Tuesday, August 23, 2016

Edward embargoed


There's nothing that makes you feel more like a critic than the E word: embargo.

And then, there's nothing that takes that feeling away more than having to sign someone else's name to get into the theater.

The advanced screening I attended of Oliver Stone's Snowden last night was probably the furthest ahead of the release of any screening I've ever attended in my capacity as a critic. It's pretty much exactly a month until the film hits theaters here in Australia -- a week before that in the U.S. -- and our reviews cannot be published until September 12th.

I think it's the first time I've been conscious of an embargo on a movie I was planning to review. I'll probably write the review today, as I want to write it while it's still fresh in my memory. That probably goes without saying. But I'll take the additional step of not even sending it to my editor until the embargo is about to lift. It's not that I don't trust him not to accidentally publish it early, but ... well, I don't totally trust him not to accidentally publish it early. Anyway, he can't publish something he doesn't have.

Unfortunately, there's already one rule I'm not following as I had to perpetrate a fraud just to get into the theater.
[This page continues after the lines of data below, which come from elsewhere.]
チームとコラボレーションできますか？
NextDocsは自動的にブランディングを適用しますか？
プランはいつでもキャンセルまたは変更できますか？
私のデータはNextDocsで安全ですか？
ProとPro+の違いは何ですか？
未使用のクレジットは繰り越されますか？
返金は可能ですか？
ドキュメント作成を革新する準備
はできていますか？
As the invitation of course came in his name, my editor signed himself up as the person attending the screening. He may even have initially planned to be the one going. Ultimately he had a conflict, so he offered it to me ... but never told them he was changing the attendee. They would have surely been fine with that, but once he didn't change it, I had to do what I always do in situations like this -- I had to give his name. Which is usually fine, but felt a bit fraught with danger especially with the E word floating around.

And especially when I saw that we were signing in as ourselves.

Not producing IDs, I was glad to see. That certainly would have been a plausible security measure for them to take. In fact, the security was almost lax in some respects, as they never even checked the printed tickets I had. Perhaps they figured that those are a bit fallible, as anyone can print out a ticket that arrived via email. (Which of course doesn't stop this from being a major part of how people get in to events.)

So I found my editor's name on the list and quickly scribbled a signature, knowing that when signing your name as somebody else, speed is more important that legibility.

Speed and confidence. I knew the way to be most confident about signing was to actually sign the name, even if a doctor's scribble would have had the benefit of ambiguity. If you're signing as a doctor would, though, you have to instinctively know how that looks. You have to know which part of the signature is a whip and which part a squiggle, and I don't think you can do that when someone's watching you without worrying about second guessing yourself halfway through. Easier just to sign the actual name, which I did, though I feel like it looked a bit like a child's signature because I could not sign an unfamiliar name quickly without making mistakes. Then again, just because you're an adult doesn't mean you don't have messy handwriting.

Essentially, I was assuming an identity to get in to a movie about spies.

Anyway, it wasn't an issue. The only way it might become one is if the site publishes the review before the embargo lifts, which makes it even more important that I keep it close to the vest until the 12th of September.

It was funny having a film about government secrets be shrouded in secrecy. I felt like I had become an extended wing of the intelligence agency, as having watched Snowden possessed me of a knowledge that I must safeguard. The more Snowden thing for me to do would be to break the embargo and share my feelings on the film with a public that has the right to know.

But true to the embargo, I won't tell you a thing about my feelings about Oliver Stone's movie.

I will tell you that the movie I saw afterward, Sausage Party, made a funny contrast. The CIA and the NSA are both full of men, so it was like going from a sausagefest to a Sausage Party.